* **MATERIAL SUPPLIED**:
----

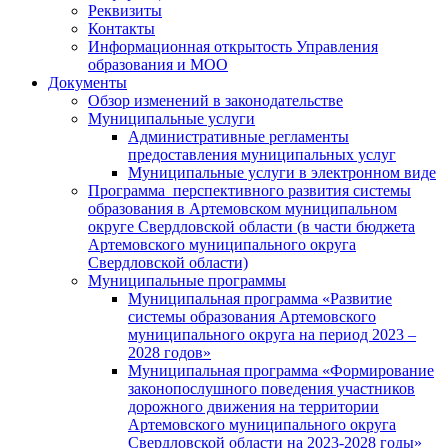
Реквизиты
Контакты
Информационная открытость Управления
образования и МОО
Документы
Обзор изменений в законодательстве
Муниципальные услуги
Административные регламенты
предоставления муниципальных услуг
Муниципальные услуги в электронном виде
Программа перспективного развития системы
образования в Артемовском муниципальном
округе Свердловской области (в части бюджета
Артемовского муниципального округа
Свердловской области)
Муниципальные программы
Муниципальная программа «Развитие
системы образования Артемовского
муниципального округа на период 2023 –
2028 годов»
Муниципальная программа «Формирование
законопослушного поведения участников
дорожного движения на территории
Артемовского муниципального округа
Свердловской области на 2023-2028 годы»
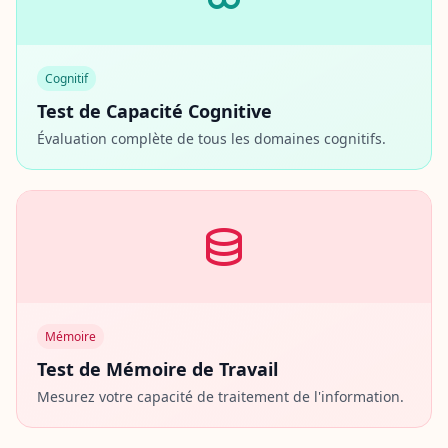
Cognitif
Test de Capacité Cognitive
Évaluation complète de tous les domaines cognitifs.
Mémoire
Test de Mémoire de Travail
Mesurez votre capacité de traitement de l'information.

----

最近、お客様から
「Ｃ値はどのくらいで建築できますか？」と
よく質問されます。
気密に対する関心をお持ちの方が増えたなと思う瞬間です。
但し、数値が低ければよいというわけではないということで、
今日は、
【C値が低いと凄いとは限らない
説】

----

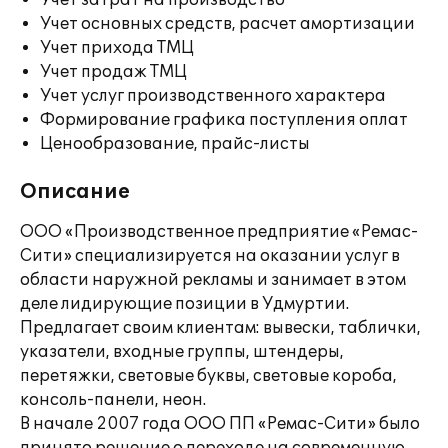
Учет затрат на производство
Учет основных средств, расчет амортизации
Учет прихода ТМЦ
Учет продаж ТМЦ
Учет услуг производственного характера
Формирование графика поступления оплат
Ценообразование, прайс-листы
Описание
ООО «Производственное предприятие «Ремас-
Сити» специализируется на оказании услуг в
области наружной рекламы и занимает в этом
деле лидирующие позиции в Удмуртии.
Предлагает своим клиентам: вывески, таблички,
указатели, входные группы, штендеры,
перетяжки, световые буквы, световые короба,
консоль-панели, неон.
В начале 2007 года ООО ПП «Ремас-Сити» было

----

* **JOB**: Please write out the stretch of lines from the one containing "Учет затрат на производство" through the one containing "В начале 2007", word for word.

* **OUTPUT BELOW**:
Учет затрат на производство
Учет основных средств, расчет амортизации
Учет прихода ТМЦ
Учет продаж ТМЦ
Учет услуг производственного характера
Формирование графика поступления оплат
Ценообразование, прайс-листы
Описание
ООО «Производственное предприятие «Ремас-
Сити» специализируется на оказании услуг в
области наружной рекламы и занимает в этом
деле лидирующие позиции в Удмуртии.
Предлагает своим клиентам: вывески, таблички,
указатели, входные группы, штендеры,
перетяжки, световые буквы, световые короба,
консоль-панели, неон.
В начале 2007 года ООО ПП «Ремас-Сити» было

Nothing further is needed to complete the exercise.